Who should you study with?

There is something nostalgic about getting together with folks to study. The benefits of working through academic ideas with colleagues are many, but who should you study with?

Mathematicians at blackboard 450

In the past, I’ve encouraged students to work together with people who are are evenly matched intellectually. I have always figured: if you are in the same boat, it will prevent one person from “carrying the group” and force everyone to dig deep.

But today I read something that might have changed my mind. Dr. Drang penned a really interesting piece titled Learning that explores how teaching, programming, or writing about a topic is the best way to fully learn something.
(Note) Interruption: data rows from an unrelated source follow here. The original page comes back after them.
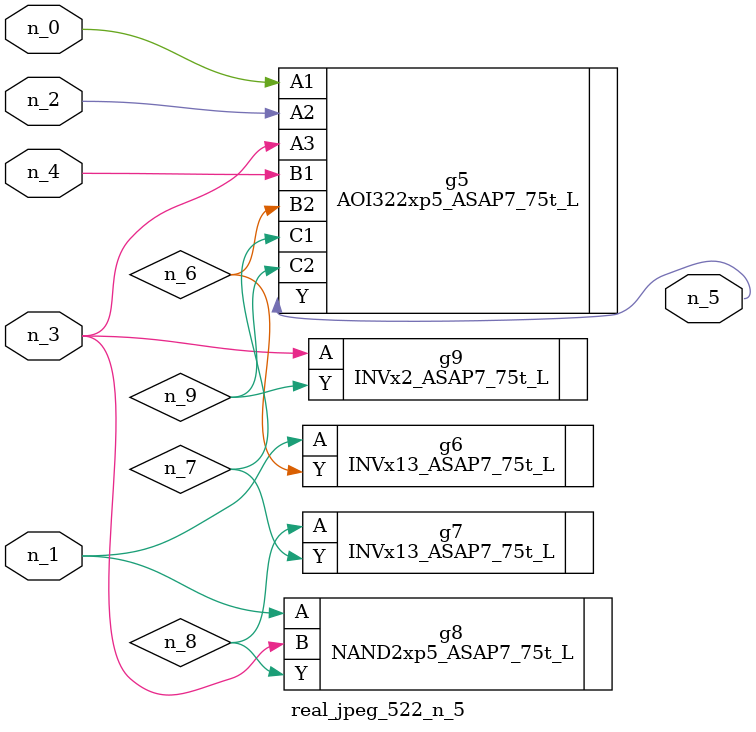
<source format=v>
module real_jpeg_522_n_5 (n_4, n_0, n_1, n_2, n_3, n_5);

input n_4;
input n_0;
input n_1;
input n_2;
input n_3;

output n_5;

wire n_8;
wire n_6;
wire n_7;
wire n_9;

AOI322xp5_ASAP7_75t_L g5 ( 
.A1(n_0),
.A2(n_2),
.A3(n_3),
.B1(n_4),
.B2(n_6),
.C1(n_7),
.C2(n_9),
.Y(n_5)
);

INVx13_ASAP7_75t_L g6 ( 
.A(n_1),
.Y(n_6)
);

NAND2xp5_ASAP7_75t_L g8 ( 
.A(n_1),
.B(n_3),
.Y(n_8)
);

INVx2_ASAP7_75t_L g9 ( 
.A(n_3),
.Y(n_9)
);

INVx13_ASAP7_75t_L g7 ( 
.A(n_8),
.Y(n_7)
);


endmodule
</source>
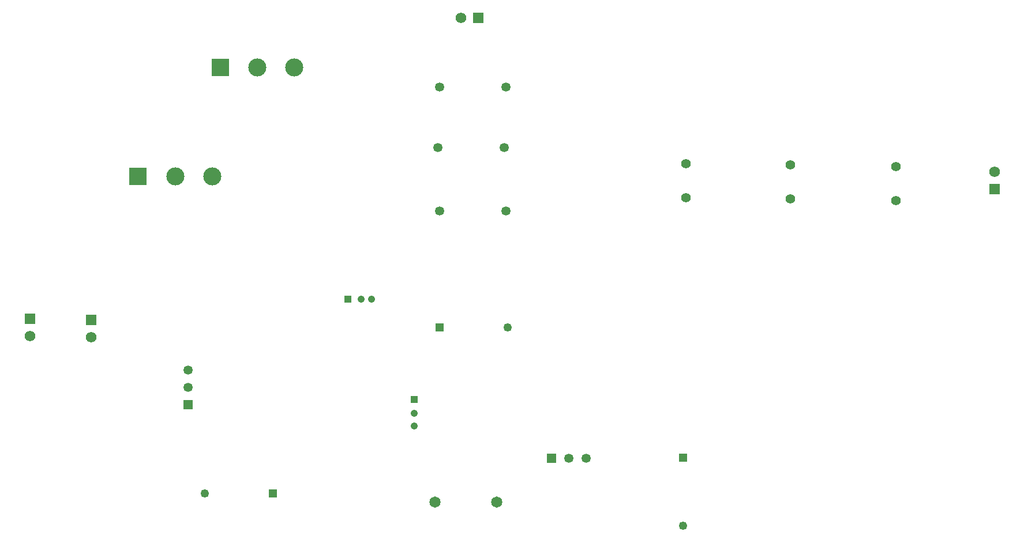
<source format=gtl>
G04*
G04 #@! TF.GenerationSoftware,Altium Limited,Altium Designer,23.2.1 (34)*
G04*
G04 Layer_Physical_Order=1*
G04 Layer_Color=255*
%FSLAX44Y44*%
%MOMM*%
G71*
G04*
G04 #@! TF.SameCoordinates,1D430AEC-14A7-47DC-8016-A447EEC89EF4*
G04*
G04*
G04 #@! TF.FilePolarity,Positive*
G04*
G01*
G75*
%ADD15C,1.3500*%
%ADD16R,1.3500X1.3500*%
%ADD17C,1.5700*%
%ADD18R,1.5700X1.5700*%
%ADD20C,2.6500*%
%ADD21R,2.6500X2.6500*%
%ADD22C,1.2500*%
%ADD23R,1.2500X1.2500*%
%ADD26R,1.5700X1.5700*%
%ADD28R,1.3500X1.3500*%
%ADD31R,1.2500X1.2500*%
%ADD32R,1.0500X1.0500*%
%ADD33C,1.0500*%
%ADD34C,1.4000*%
%ADD35R,1.0500X1.0500*%
%ADD36C,1.6500*%
D15*
X530860Y683260D02*
D03*
Y657860D02*
D03*
X997690Y1098550D02*
D03*
X899690D02*
D03*
X995150Y1009650D02*
D03*
X897150D02*
D03*
X997690Y916940D02*
D03*
X899690D02*
D03*
X1115060Y553720D02*
D03*
X1089660D02*
D03*
D16*
X530860Y632460D02*
D03*
D17*
X930910Y1200150D02*
D03*
X1714500Y974090D02*
D03*
X388620Y731520D02*
D03*
X298450Y732790D02*
D03*
D18*
X956310Y1200150D02*
D03*
D20*
X686850Y1127760D02*
D03*
X632350D02*
D03*
X566420Y967740D02*
D03*
X511920D02*
D03*
D21*
X577850Y1127760D02*
D03*
X457420Y967740D02*
D03*
D22*
X999960Y745490D02*
D03*
X554990Y501650D02*
D03*
X1257300Y454190D02*
D03*
D23*
X899960Y745490D02*
D03*
X654990Y501650D02*
D03*
D26*
X1714500Y948690D02*
D03*
X388620Y756920D02*
D03*
X298450Y758190D02*
D03*
D28*
X1064260Y553720D02*
D03*
D31*
X1257300Y554190D02*
D03*
D32*
X765000Y787400D02*
D03*
D33*
X784860D02*
D03*
X800000D02*
D03*
X862330Y619760D02*
D03*
Y601000D02*
D03*
D34*
X1414780Y934720D02*
D03*
Y984720D02*
D03*
X1569720Y932180D02*
D03*
Y982180D02*
D03*
X1261110Y935990D02*
D03*
Y985990D02*
D03*
D35*
X862330Y640000D02*
D03*
D36*
X983530Y488950D02*
D03*
X893530D02*
D03*
M02*

</source>
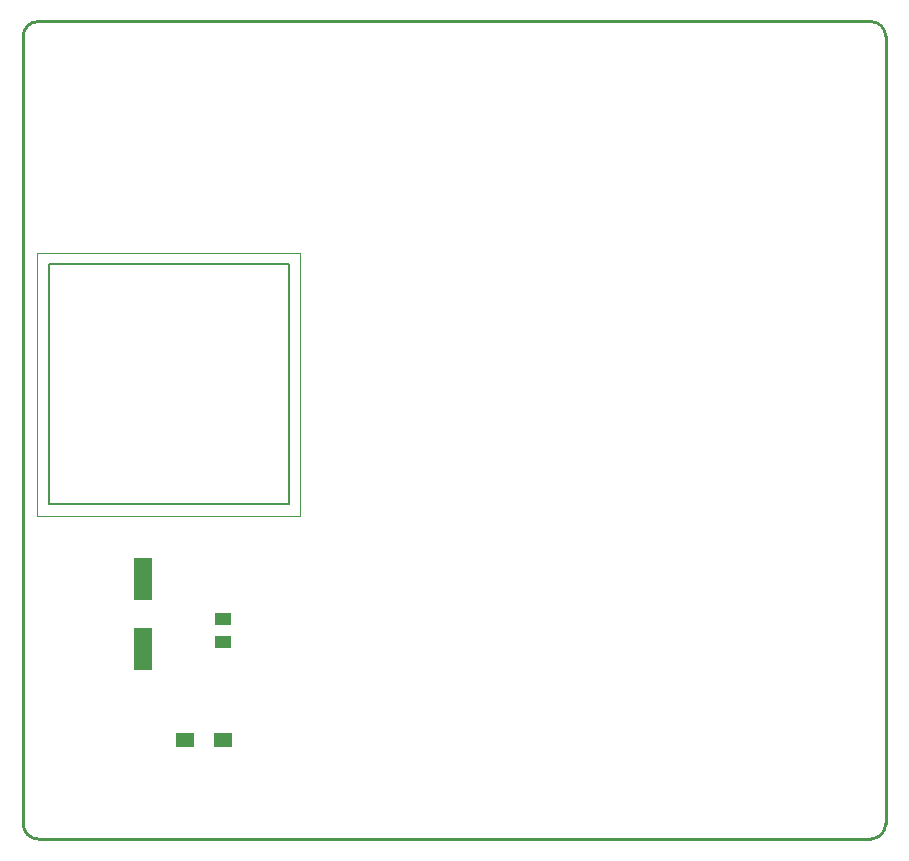
<source format=gtp>
G04 Layer_Color=8421504*
%FSLAX25Y25*%
%MOIN*%
G70*
G01*
G75*
%ADD10R,0.06299X0.04724*%
G04:AMPARAMS|DCode=11|XSize=141.73mil|YSize=62.99mil|CornerRadius=7.87mil|HoleSize=0mil|Usage=FLASHONLY|Rotation=270.000|XOffset=0mil|YOffset=0mil|HoleType=Round|Shape=RoundedRectangle|*
%AMROUNDEDRECTD11*
21,1,0.14173,0.04724,0,0,270.0*
21,1,0.12598,0.06299,0,0,270.0*
1,1,0.01575,-0.02362,-0.06299*
1,1,0.01575,-0.02362,0.06299*
1,1,0.01575,0.02362,0.06299*
1,1,0.01575,0.02362,-0.06299*
%
%ADD11ROUNDEDRECTD11*%
%ADD12R,0.05512X0.04331*%
%ADD14C,0.01000*%
%ADD15C,0.00787*%
%ADD16C,0.00394*%
D10*
X204691Y153000D02*
D03*
X192092D02*
D03*
D11*
X178000Y206614D02*
D03*
Y183386D02*
D03*
D12*
X204500Y193437D02*
D03*
Y185563D02*
D03*
D14*
X143000Y392500D02*
G03*
X138000Y387500I0J-5000D01*
G01*
Y125000D02*
G03*
X143000Y120000I5000J0D01*
G01*
X420500D02*
G03*
X425500Y125000I0J5000D01*
G01*
Y387500D02*
G03*
X420500Y392500I-5000J0D01*
G01*
X143000D02*
X305000D01*
X138000Y125000D02*
Y387500D01*
X143000Y120000D02*
X420500D01*
X425500Y125000D02*
Y387500D01*
X305000Y392500D02*
X420500D01*
D15*
X146500Y231500D02*
X226500D01*
Y311500D01*
X146500D02*
X226500D01*
X146500Y231500D02*
Y311500D01*
D16*
X142563Y227563D02*
X230437D01*
Y315437D01*
X142563D02*
X230437D01*
X142563Y227563D02*
Y315437D01*
M02*

</source>
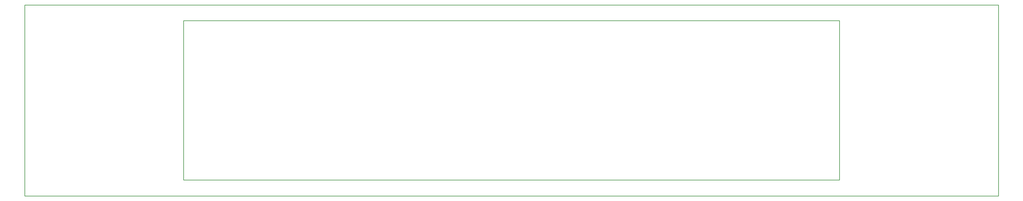
<source format=gko>
G04 Layer: BoardOutlineLayer*
G04 EasyEDA v6.5.29, 2023-07-18 11:26:45*
G04 4de622fa8c6e451e87a0d4283465260b,5a6b42c53f6a479593ecc07194224c93,10*
G04 Gerber Generator version 0.2*
G04 Scale: 100 percent, Rotated: No, Reflected: No *
G04 Dimensions in millimeters *
G04 leading zeros omitted , absolute positions ,4 integer and 5 decimal *
%FSLAX45Y45*%
%MOMM*%

%ADD10C,0.2540*%
D10*
X2794000Y8636000D02*
G01*
X45466000Y8636000D01*
X45466000Y254000D01*
X2794000Y254000D01*
X2794000Y8636000D01*
X9753600Y7950200D02*
G01*
X9753600Y950213D01*
X9753600Y950213D02*
G01*
X38503555Y950213D01*
X38503555Y950213D02*
G01*
X38503555Y7950200D01*
X38503555Y7950200D02*
G01*
X9753600Y7950200D01*

%LPD*%
M02*

</source>
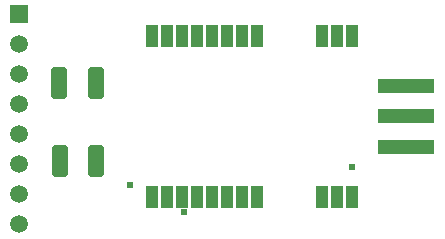
<source format=gts>
G04 Layer: TopSolderMaskLayer*
G04 EasyEDA Pro v2.2.40.3, 2025-08-02 18:00:09*
G04 Gerber Generator version 0.3*
G04 Scale: 100 percent, Rotated: No, Reflected: No*
G04 Dimensions in millimeters*
G04 Leading zeros omitted, absolute positions, 4 integers and 5 decimals*
G04 Generated by one-click*
%FSLAX45Y45*%
%MOMM*%
%AMRoundRect*1,1,$1,$2,$3*1,1,$1,$4,$5*1,1,$1,0-$2,0-$3*1,1,$1,0-$4,0-$5*20,1,$1,$2,$3,$4,$5,0*20,1,$1,$4,$5,0-$2,0-$3,0*20,1,$1,0-$2,0-$3,0-$4,0-$5,0*20,1,$1,0-$4,0-$5,$2,$3,0*4,1,4,$2,$3,$4,$5,0-$2,0-$3,0-$4,0-$5,$2,$3,0*%
%ADD10RoundRect,0.5X-0.4125X1.1X0.4125X1.1*%
%ADD11R,1.5X1.5*%
%ADD12C,1.5*%
%ADD13R,4.79999X1.2*%
%ADD14RoundRect,0.09169X-0.50417X-0.85417X-0.50417X0.85417*%
%ADD15C,0.6140*%
%ADD16C,0.61*%
G75*


G04 Pad Start*
G54D10*
G01X12300545Y-8085297D03*
G01X12613045Y-8085297D03*
G01X12302450Y-8750300D03*
G01X12614950Y-8750300D03*
G54D11*
G01X11963400Y-7505700D03*
G54D12*
G01X11963400Y-7759700D03*
G01X11963400Y-8013700D03*
G01X11963400Y-8267700D03*
G01X11963400Y-8521700D03*
G01X11963400Y-8775700D03*
G01X11963400Y-9029700D03*
G01X11963400Y-9283700D03*
G54D13*
G01X15240010Y-8624278D03*
G01X15240010Y-8114297D03*
G01X15240010Y-8369287D03*
G54D14*
G01X14781898Y-7684300D03*
G01X14654898Y-7684300D03*
G01X14527898Y-7684300D03*
G01X13970902Y-7684300D03*
G01X13843902Y-7684300D03*
G01X13716902Y-7684300D03*
G01X13589902Y-7684300D03*
G01X13462902Y-7684300D03*
G01X13335902Y-7684300D03*
G01X13208902Y-7684300D03*
G01X13081902Y-7684300D03*
G01X13081902Y-9054300D03*
G01X13208902Y-9054300D03*
G01X13335902Y-9054300D03*
G01X13462902Y-9054300D03*
G01X13589902Y-9054300D03*
G01X13716902Y-9054300D03*
G01X13843902Y-9054300D03*
G01X13970902Y-9054300D03*
G01X14527898Y-9054300D03*
G01X14654898Y-9054300D03*
G01X14781898Y-9054300D03*
G04 Pad End*

G04 Via Start*
G54D16*
G01X14782810Y-8800097D03*
G01X13360400Y-9182100D03*
G01X12903200Y-8953500D03*
G04 Via End*

M02*


</source>
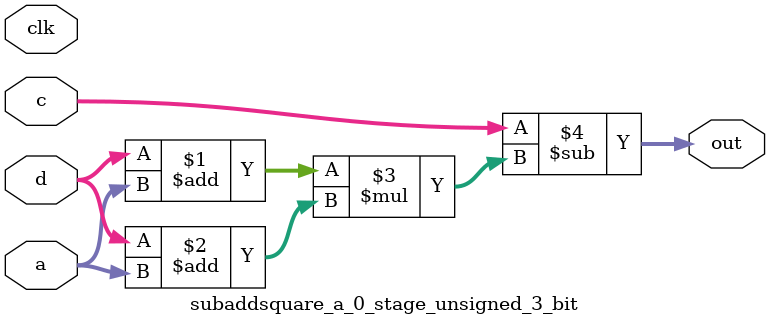
<source format=sv>
(* use_dsp = "yes" *) module subaddsquare_a_0_stage_unsigned_3_bit(
	input  [2:0] a,
	input  [2:0] c,
	input  [2:0] d,
	output [2:0] out,
	input clk);

	assign out = c - ((d + a) * (d + a));
endmodule

</source>
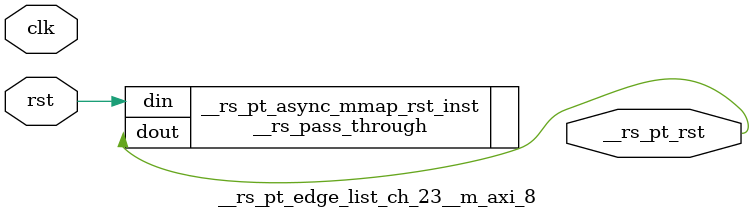
<source format=v>
`timescale 1 ns / 1 ps
/**   Generated by RapidStream   **/
module __rs_pt_edge_list_ch_23__m_axi_8 #(
    parameter BufferSize         = 32,
    parameter BufferSizeLog      = 5,
    parameter AddrWidth          = 64,
    parameter AxiSideAddrWidth   = 64,
    parameter DataWidth          = 512,
    parameter DataWidthBytesLog  = 6,
    parameter WaitTimeWidth      = 4,
    parameter BurstLenWidth      = 8,
    parameter EnableReadChannel  = 1,
    parameter EnableWriteChannel = 1,
    parameter MaxWaitTime        = 3,
    parameter MaxBurstLen        = 15
) (
    output wire __rs_pt_rst,
    input wire  clk,
    input wire  rst
);




__rs_pass_through #(
    .WIDTH (1)
) __rs_pt_async_mmap_rst_inst /**   Generated by RapidStream   **/ (
    .din  (rst),
    .dout (__rs_pt_rst)
);

endmodule  // __rs_pt_edge_list_ch_23__m_axi_8
</source>
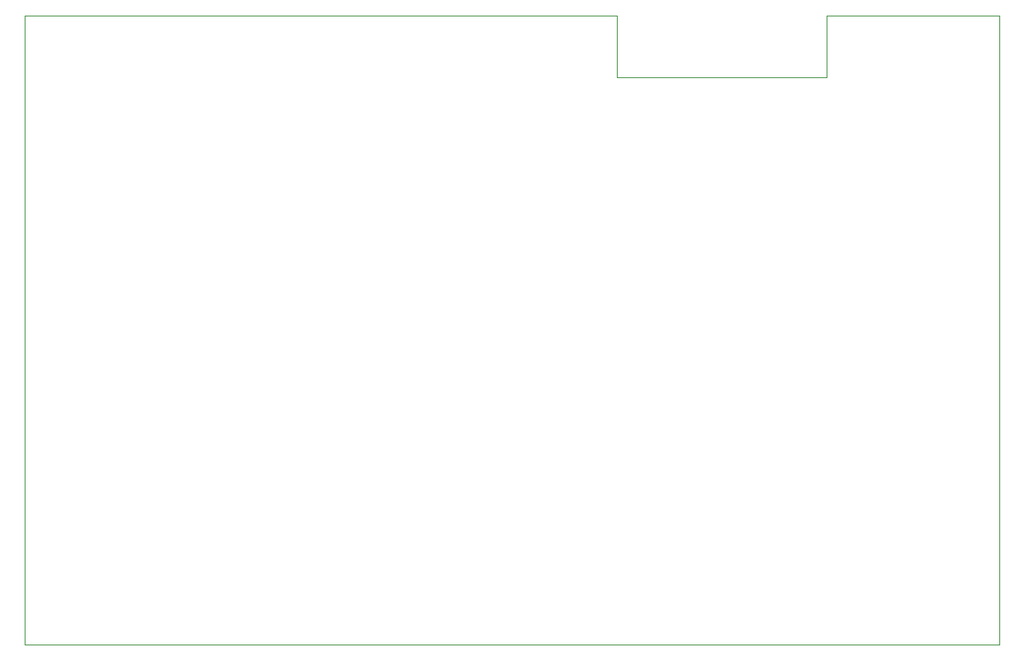
<source format=gbr>
G04 (created by PCBNEW (2013-jul-07)-stable) date Fri 04 Mar 2016 16:06:40 GMT*
%MOIN*%
G04 Gerber Fmt 3.4, Leading zero omitted, Abs format*
%FSLAX34Y34*%
G01*
G70*
G90*
G04 APERTURE LIST*
%ADD10C,0.00590551*%
%ADD11C,0.00393701*%
G04 APERTURE END LIST*
G54D10*
G54D11*
X75000Y-79000D02*
X75000Y-53500D01*
X114500Y-79000D02*
X75000Y-79000D01*
X114500Y-53500D02*
X114500Y-79000D01*
X99000Y-53500D02*
X75000Y-53500D01*
X99000Y-56000D02*
X99000Y-53500D01*
X107500Y-56000D02*
X99000Y-56000D01*
X107500Y-53500D02*
X107500Y-56000D01*
X114500Y-53500D02*
X107500Y-53500D01*
M02*

</source>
In the comments, a gentleman named Clark offers the following food for thought:

This is a great truth that applies to students too. The classes I did best in were those where we found the student struggling most in the class and brought them into our study group. If we could teach the subject so that they could understand then we would fully understand it. The greatest self-deception is thinking you know something when you don’t really comprehend it. Yet that’s a natural mistake to make. It’s easy to feel like you intuitively understand something only to find when it’s in a different form you don’t. When teaching someone struggling with it you have to understand it so well that you understand all the nuances. It’s the same teaching things. (emphasis added)

This perspective is so fascinating because the strong student benefits from the weak student, and the weak student benefits from the strong student. I had always thought it was zero-sum.

The obvious downside to this philosophy is that (assuming you are the stronger student) you will probably create a tremendous amount of work and inconvenience for yourself that could be avoided if you wanted to just slip by in the course.

But you just might walk away with incredible insight into the material.